In a telephone call Tuesday from Washington, Bankston said she is excited about speaking with Bush today for the first time. In Mississippi, Bankston has been a poster child for those pushing tort reform, an example of a small business being sued repeatedly in drug litigation for filling a doctor's prescription. In just one case, she was sued by 350 different individuals "from all over the country," she said. And when she learned the premiums on her liability insurance would triple, she sold the business, she said. "I got out just in time."
Since 2000, the Legislature has passed a variety of caps on damages, first on medical malpractice litigation and later on all litigation involving noneconomic damages, such as "pain and suffering." Since February, the state Supreme Court has limited joining plaintiffs in mega-product liability lawsuits, ordering separate trials and removing out-of-state plaintiffs.
Pam Johnson, communications director for the Mississippi Trial Lawyers Association, said Mississippi became a test for "what soon came to be crises in states all over the country ... the same rhetoric, the same claims, the same lack of evidence." In his push for national tort reform, Bush has visited Mississippi, calling for caps on damages.
E. Farish Percy, professor at the University of Mississippi School of Law, said it will be difficult for the United States to adopt a "one-size-fits-all" approach to tort reform an issue she believes is better handled by the states. "It's much more complicated than anyone has been willing to talk about," she said.
For example, stock market losses have affected insurance companies writing medical malpractice insurance, she said. "In the last great insurance crisis in the 80s, insurers greatly overestimated their losses. I would not be surprised if the exact same thing occurs here." Statistics also show caps on damages aren't halting rises in malpractice insurance rates, she said. "Malpractice insurance in states that have had tort reform have seen rates rise significantly over recent years. Caps aren't going to prevent rate increases if there's a hard market (where interest rates are low)."

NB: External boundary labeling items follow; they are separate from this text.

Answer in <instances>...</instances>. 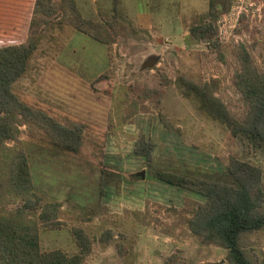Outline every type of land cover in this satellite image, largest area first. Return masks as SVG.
I'll return each mask as SVG.
<instances>
[{"label":"rangeland","instance_id":"rangeland-1","mask_svg":"<svg viewBox=\"0 0 264 264\" xmlns=\"http://www.w3.org/2000/svg\"><path fill=\"white\" fill-rule=\"evenodd\" d=\"M54 2H66L68 12L51 16L47 29L41 25L39 48L14 91L64 126L81 129V148H60L46 129L23 124L0 149V168L7 154L29 155L41 199L30 216L42 250L77 252L73 233L82 228L91 244L83 264H233L227 248L190 228L205 197L157 174L230 184L228 167L241 159L261 168L264 189V152L255 156L181 85L182 77L209 82L234 115L246 113L235 73L243 47L264 69V0H231L210 42L191 34L207 17L209 0ZM73 5L105 28V42L69 23L77 19ZM34 6L35 0H0V45L28 40ZM141 139L153 146L149 163L135 153ZM23 198L9 195L4 211L20 207ZM42 209L55 218L41 220ZM241 244L253 262L264 264V227L244 234Z\"/></svg>","mask_w":264,"mask_h":264},{"label":"trees","instance_id":"trees-1","mask_svg":"<svg viewBox=\"0 0 264 264\" xmlns=\"http://www.w3.org/2000/svg\"><path fill=\"white\" fill-rule=\"evenodd\" d=\"M230 6L231 0H209L207 17L191 28V34L201 40L213 41L217 33L214 22ZM61 10L68 12L66 2L35 0L28 40L0 45L1 150L6 148L7 141L17 138L19 126L23 124H36L46 129L60 148L71 152H78L81 148V129L64 126L48 112L29 105L14 91V84L27 73L31 58L39 48L41 25L47 29L53 24L49 18ZM70 10L76 13V21L69 22L74 28L96 41L105 42L100 32V29H105L103 26L83 19L75 5ZM239 62L235 84L247 104V111L241 117L234 115L217 97L209 82L182 77L181 85L186 94L197 100L201 110L225 125L235 138L246 142L256 156L264 152V69L254 64L246 47L240 51ZM135 153L149 163L153 146L141 139ZM7 158L9 160H3V168H0V264H83L91 244L82 228H75L73 233L77 252L42 250L38 222L30 216L38 209L41 199L34 192L29 155L21 150L7 154ZM228 170L234 183L193 180L167 172H159L157 176L167 184L191 189L205 197V203L198 205L190 219V228L196 235L227 248L233 264H256L246 254L241 239L244 234L264 227L262 171L255 163L241 159H234ZM9 195L24 197V202L17 209L5 212L4 205ZM52 218L55 216L50 211L42 209L41 220L50 222Z\"/></svg>","mask_w":264,"mask_h":264},{"label":"water","instance_id":"water-1","mask_svg":"<svg viewBox=\"0 0 264 264\" xmlns=\"http://www.w3.org/2000/svg\"><path fill=\"white\" fill-rule=\"evenodd\" d=\"M140 175L142 176V178H145V171H141Z\"/></svg>","mask_w":264,"mask_h":264}]
</instances>
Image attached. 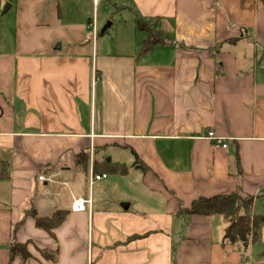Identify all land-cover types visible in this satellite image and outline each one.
<instances>
[{
    "label": "crops",
    "instance_id": "obj_1",
    "mask_svg": "<svg viewBox=\"0 0 264 264\" xmlns=\"http://www.w3.org/2000/svg\"><path fill=\"white\" fill-rule=\"evenodd\" d=\"M138 20L167 41L140 54ZM3 165L0 264H264V227L230 244L223 216L182 213L237 193L264 215V0H0Z\"/></svg>",
    "mask_w": 264,
    "mask_h": 264
},
{
    "label": "trees",
    "instance_id": "obj_2",
    "mask_svg": "<svg viewBox=\"0 0 264 264\" xmlns=\"http://www.w3.org/2000/svg\"><path fill=\"white\" fill-rule=\"evenodd\" d=\"M137 27L147 35L140 46V54L142 55L149 52L156 44L167 41V38L158 31L157 23L152 24L138 20ZM155 27L157 30H154ZM139 164L142 165V162L136 158V166L138 167ZM142 168L144 169V167ZM96 171L125 175L128 173V168L125 165H115L103 161L96 163ZM7 178L8 172L6 165L0 166V179ZM253 205V197H243L237 193H231L211 198L202 197L194 201L189 210H182V213L204 217H211L213 215L223 216L227 223L224 233V240L226 242L230 244H254L261 240L262 229L264 227V215H255L253 213ZM32 216L36 220L38 228L52 233L62 226L66 220L67 213L59 210L45 218H40L34 215V213ZM11 246L12 255H21L24 259L29 257L27 245L14 244ZM52 257H54L53 254Z\"/></svg>",
    "mask_w": 264,
    "mask_h": 264
},
{
    "label": "built area",
    "instance_id": "obj_3",
    "mask_svg": "<svg viewBox=\"0 0 264 264\" xmlns=\"http://www.w3.org/2000/svg\"><path fill=\"white\" fill-rule=\"evenodd\" d=\"M93 1H94L95 4H97L99 0H93ZM88 28L91 29L94 32V34L96 35V33H97L96 20H93V22L89 24ZM208 137L212 138L218 147H220L222 149H226L227 148V145L224 144V142L221 139L217 138L215 136V133L209 132ZM91 166L92 167H91L90 176H89V186L90 187H92L95 182L102 181L104 179H107V177H108V175L105 174V173L97 174V173L94 172L93 161L91 162ZM91 205H92L91 198H88V199H86V198H78V199H76L73 202L72 211L73 212H84Z\"/></svg>",
    "mask_w": 264,
    "mask_h": 264
},
{
    "label": "rangeland",
    "instance_id": "obj_4",
    "mask_svg": "<svg viewBox=\"0 0 264 264\" xmlns=\"http://www.w3.org/2000/svg\"><path fill=\"white\" fill-rule=\"evenodd\" d=\"M114 6H112V8H111V12H112V15H113V18L114 19H116V20H120L122 17H121V11L122 10H118V9H115V8H113ZM113 10V11H112ZM96 11H99L98 9H96ZM107 11V10H106ZM105 11V9H103L102 7H100V14L102 13L103 15H104V12H106ZM110 11V10H109ZM93 11H91V14H92V16H94L93 15ZM96 13V15H97V12H95ZM94 13V14H95ZM108 22L109 21H101L100 22V32H99V36H101V35H103L102 34V31H103V29L106 27V25L108 24ZM123 22H124V19L123 20H120V21H118V22H116V25L114 26V28H117V27H119L118 26V23H121L120 24V26H122L123 25ZM150 23H152V24H155V23H153V22H150ZM157 30V28L155 27L154 28V30ZM113 31V30H112ZM107 36H105V37H109V38H112V32H109L108 34H106ZM114 154H115V151H113L112 150V148L111 149H106V150H104L102 153H101V156L103 157V156H106L107 157V159H109V158H111V156H114ZM40 186L42 187V184L40 183Z\"/></svg>",
    "mask_w": 264,
    "mask_h": 264
},
{
    "label": "water",
    "instance_id": "obj_5",
    "mask_svg": "<svg viewBox=\"0 0 264 264\" xmlns=\"http://www.w3.org/2000/svg\"><path fill=\"white\" fill-rule=\"evenodd\" d=\"M107 27H108V25L103 29V32L107 29ZM57 48L58 49H61V45L60 44H58L57 45ZM108 160V162H110L111 161V159L109 158V159H107Z\"/></svg>",
    "mask_w": 264,
    "mask_h": 264
}]
</instances>
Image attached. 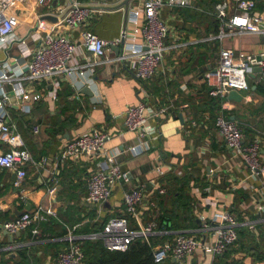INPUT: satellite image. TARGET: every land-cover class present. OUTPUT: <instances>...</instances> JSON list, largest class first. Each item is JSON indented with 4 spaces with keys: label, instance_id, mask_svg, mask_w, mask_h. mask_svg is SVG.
Here are the masks:
<instances>
[{
    "label": "crops",
    "instance_id": "crops-1",
    "mask_svg": "<svg viewBox=\"0 0 264 264\" xmlns=\"http://www.w3.org/2000/svg\"><path fill=\"white\" fill-rule=\"evenodd\" d=\"M58 1L62 0L51 1V7ZM89 1L99 2L102 8L87 26L99 37L111 40L122 30L126 34L133 32L131 9L139 7L141 0ZM258 1L262 2V8L255 7L254 10L264 19V0H256V4ZM189 4L166 2L160 9V17L168 26L165 50L158 70L144 82L134 76L127 60L117 59L116 47L110 46L92 73H74L67 80L60 78V82H67L73 93L65 98L58 99L57 96L53 103L43 98L53 79L33 83L21 79L25 94L23 107L16 103L12 85L5 84L11 95L6 120L16 125L35 163L26 166L19 185L16 177L13 179V170L3 168L0 171V224L26 210L38 209L45 214L51 209V213L45 214L46 219L37 225V232H32L34 226H30L31 229L12 236L0 226V264H18L17 252L22 248L27 249L30 256L40 257L43 264L52 263L49 247L53 242L64 240V236H58L62 230L85 238L94 233L96 224L102 220L127 216L122 194L129 186L144 185L145 196L139 215L145 224L152 216L146 206L147 200L154 196L158 187H162L161 174L154 170L157 161L170 165L176 174L181 172V176L193 170L199 180L206 181L205 186L200 187L206 191L204 195L201 190L200 193L194 190L193 180L188 182L191 194L196 197L193 205L196 225L185 222V228L160 229L162 232L166 231L168 236L177 230H186L202 236L199 213L212 216L214 212L227 209L235 215L237 228L243 227L254 236L257 248L251 246L252 241L247 238L243 244L237 241L230 252L221 257L228 264H264V256L255 252L258 248L264 251V202L257 192L259 181L248 176L243 163L230 157V150L213 127L214 115L222 108L226 116H232L238 122L247 139L254 135L264 139V93L258 90L260 86L264 87V73L247 76L249 88L239 91L242 94L239 101L227 96L222 100L210 96L204 75L217 65L221 47H229L235 54L247 52L259 56L263 49V34L233 31L218 39L217 23L204 0H190ZM199 4L204 9L202 12L196 8ZM51 7H40L37 10L39 19L22 6L17 7L19 19L15 34L24 37L38 23L44 30L50 28L76 37L78 32L69 31ZM136 42L140 40L137 38ZM17 53L14 43L8 50V59L13 61ZM83 56L86 57L87 53L78 47L77 60L84 62ZM6 57L5 51L0 49V69ZM85 86L87 92L83 91ZM143 97L147 102L148 122L156 127L158 135L149 140L148 150L134 155L129 146L136 142L137 133L123 126V112ZM163 107L167 108V114H154ZM34 125H38L37 132L32 131ZM92 127L106 131L109 137L103 150L117 153V161L131 177L129 184H117L110 198L100 205L85 200V178L103 162V153L64 161L58 156L68 140ZM6 148V143L0 140V151ZM202 148H205L204 152ZM42 156L46 157L45 161L40 160ZM53 183H56V191L50 194L48 188ZM245 184L252 188H244ZM165 204L172 208L170 202ZM127 219L131 228L138 227L128 216ZM155 240L157 237L153 238ZM169 259L173 264H212L214 255L203 254L198 249L182 263Z\"/></svg>",
    "mask_w": 264,
    "mask_h": 264
},
{
    "label": "built area",
    "instance_id": "built-area-1",
    "mask_svg": "<svg viewBox=\"0 0 264 264\" xmlns=\"http://www.w3.org/2000/svg\"><path fill=\"white\" fill-rule=\"evenodd\" d=\"M51 1L53 0H0V49H3L7 56L0 69V140L7 146L5 150L0 151V171L3 168L13 170L17 185L25 176L26 166L33 165L35 161L25 147L16 125L6 120L11 95L5 84L12 85L16 103L23 107L25 94L20 84L21 79L28 83L46 78L53 79L51 88L43 97L53 103L60 88V78L67 80L74 73L84 74L88 71L92 73L93 67L105 57L107 48L116 45L121 46L117 59L127 60L134 76L144 82L158 70L165 50L168 26L160 17V9L166 2L190 5V0H141L139 7L131 9L133 32L126 34L125 30H122L115 39L106 40L87 28L94 15L102 12L99 2L62 0L51 7ZM255 4V0L217 2L213 12L218 22L216 37L221 39L233 31L264 35V19L260 12L254 10ZM44 5L51 7L52 12L58 15L59 21L69 31L78 32V35L73 37L50 28L44 30L37 25L38 23L26 36L16 35L14 30L19 18L15 9L22 6L33 17L39 19L40 14L37 10ZM137 38L140 40L139 43L136 42ZM14 43L17 45L18 53L13 57V61H10L8 50ZM78 47L87 53L86 57L83 56L84 62L77 60ZM255 65L264 69V42L259 56L247 52L235 54L233 49L221 47L217 65L204 74L209 95L222 100L231 89L247 90L249 88L247 76ZM154 114L165 115L167 108H159ZM122 123L127 130L137 133L136 142L129 146L130 152L134 155L148 150L149 140L158 135L156 127L148 122V108L144 97L136 104L126 107ZM213 127L230 150V157L243 163L248 169V176L259 181L257 192L264 202V178H260L261 175L264 176V139L259 135L247 139L238 122L228 118L222 108L214 115ZM32 131L37 132L38 125H34ZM108 137L101 127H92L68 140L58 152L62 161L78 160L84 155L103 153L105 158L103 162L96 169L89 171L85 178V200L96 205L107 201L117 184H129L131 180L129 171L123 169L117 161V153H107L103 150ZM204 151L205 148H202V152ZM40 160L45 161L46 157L42 156ZM170 169V165L160 161H157L154 167L159 175ZM243 187L252 188L248 184ZM194 190L200 193L198 186ZM55 191L56 183H53L48 192L52 194ZM164 191L163 187H158L156 192L163 194ZM144 196V185L141 184L127 187L122 194L123 210L136 222L137 228L130 227L127 216H111L99 232L85 238L100 239L110 250H125L135 238L142 237L148 241L151 235H166L163 241L153 246V260L156 263L169 258L182 263L198 249L203 254L219 255L237 241L238 222L235 215L227 209L214 212L212 216L199 213V230L202 236L190 234L186 230H177L167 236L166 231L162 232L157 227L156 197L147 200L146 206L153 209L152 216L145 224L141 222L139 208ZM253 201L255 202V199ZM50 213L51 209H47L45 214ZM45 214L38 209L26 210L12 219L3 221L0 226L10 234L23 231L30 226H34L32 231L37 232L36 227L46 219ZM251 228L254 229V226ZM80 238L82 237H77L71 232L64 236L67 245L58 251L56 264H85L84 253L78 242Z\"/></svg>",
    "mask_w": 264,
    "mask_h": 264
},
{
    "label": "trees",
    "instance_id": "trees-1",
    "mask_svg": "<svg viewBox=\"0 0 264 264\" xmlns=\"http://www.w3.org/2000/svg\"><path fill=\"white\" fill-rule=\"evenodd\" d=\"M83 2H87L89 0H80ZM221 0H204L208 10L210 12H214V6L217 2ZM256 3V0H255ZM204 5V4H203ZM262 2L258 1L255 5L256 8H262ZM199 7L200 11L202 12L203 7L200 4L196 8ZM199 10V9H198ZM214 17V15H213ZM215 18V17H214ZM216 21V28H218V22ZM258 90L264 93V87H259ZM73 93L72 88L67 84V82H60V89L57 91L58 99L59 97L65 98V96H69ZM224 111V110H223ZM225 113V111H224ZM228 117V116H227ZM229 118V117H228ZM248 138H252L249 136ZM187 173H183L182 176L176 174L174 169H170L165 173L160 175V179L162 180L161 186L164 188L163 194H158L156 191L154 196L156 197V202L158 206V214L156 216L157 220V227L159 229H181L185 228V222H188V225L194 226L195 223V215L193 214L194 208V201H196V197L191 194V187L188 186V182L193 180L196 186L202 191V195L205 194L206 191H203L200 187L205 186L206 181L199 180L198 175H196L195 171L188 170ZM165 180V181H163ZM240 196V192L238 193ZM244 196V193H242ZM237 195V194H236ZM151 197V198H152ZM170 202L172 208H168L165 204L166 202ZM149 212L153 209L150 207L148 209ZM129 220L134 221L132 218L128 216ZM107 219L102 220L99 224H96L94 232H99ZM43 223V221H41ZM39 223L38 225L42 224ZM171 223V224H170ZM27 229H31L28 227ZM26 229V230H27ZM32 231V229H31ZM31 231L29 234H31ZM33 232V231H32ZM238 238L237 241L241 244L250 238L251 246H255L257 248V240L252 237L243 227L237 228ZM66 231L62 230L58 233V236H65ZM166 235L155 234V236H149L148 241L142 237L135 238L133 241L130 242L128 247L125 250H110L106 248L103 242L100 239H90V238H81L78 239L80 247L84 253V262L85 264H173L170 259H166L160 263H156L153 260L152 249L155 243H159L165 239ZM157 240L153 241V238ZM236 241V243H237ZM67 242L65 240L53 242L50 249L51 257H53V262L50 264H56L55 258L59 250H61L62 246L66 245ZM53 247V248H52ZM60 247V248H59ZM233 247L230 246L227 248L222 254H227L230 252V249ZM255 252H258L259 255L262 257L264 256V251H260V249H255ZM222 254L214 255V259L212 264H228L225 259L221 257ZM5 261V260H4ZM6 263V262H5ZM3 263V264H5ZM18 264H43V260L39 257L30 256L27 249L22 248L19 249L17 252V262ZM234 264V263H232ZM241 264V263H240Z\"/></svg>",
    "mask_w": 264,
    "mask_h": 264
},
{
    "label": "water",
    "instance_id": "water-1",
    "mask_svg": "<svg viewBox=\"0 0 264 264\" xmlns=\"http://www.w3.org/2000/svg\"><path fill=\"white\" fill-rule=\"evenodd\" d=\"M262 39H263V41H264V35H263ZM115 47H116V52L119 53V52L121 51V46H120V45H116ZM258 72H260V73H264V69H263L262 67L258 66V65H255V66L252 68V71L248 73V75H254L255 73H258ZM49 88H51V85H49ZM87 88H88V87L85 86L84 89H83V91L87 92V90H88ZM227 97L230 98V99H233V100L239 101V100H241V98H242V94H241L239 91H237V90L231 89V90L229 91V93L227 94ZM231 119H233L232 116H231ZM15 177H16V175H15V173H14V175H13V179H15ZM6 233H7V232H6ZM19 234H20V232L17 231V232H15L14 234H11V235L13 236V235H19ZM172 260L174 261V258H173Z\"/></svg>",
    "mask_w": 264,
    "mask_h": 264
}]
</instances>
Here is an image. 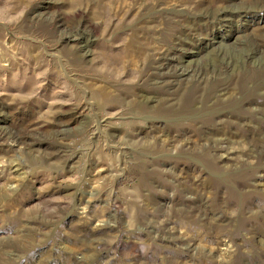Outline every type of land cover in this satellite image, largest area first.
Segmentation results:
<instances>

In Bankston's mind, there's no question she lost her business to lawsuit abuse, which she said has "affected the whole state of Mississippi and certainly Jefferson County." Twelve Fayette residents have been charged and six of them have pleaded guilty in a joint FBI and IRS criminal investigation with submitting false claims to take part in a $400 million fen-phen settlement. The diet drug was removed from the market in 1997. Bankston said people in Fayette "are willing to work because most of them are good people, but they're now having to travel to Vicksburg or Natchez, 25 or 30 miles, maybe farther, to work in casinos and construction," she said.
Jefferson County had the second-highest unemployment rate in the state in October 18.2 percent. Bankston is living on a farm there. "We used to have cattle, but now we grow timber," she said. So, does this mean she won't get sued anymore? "You never know," she said. "A tree might fall on somebody."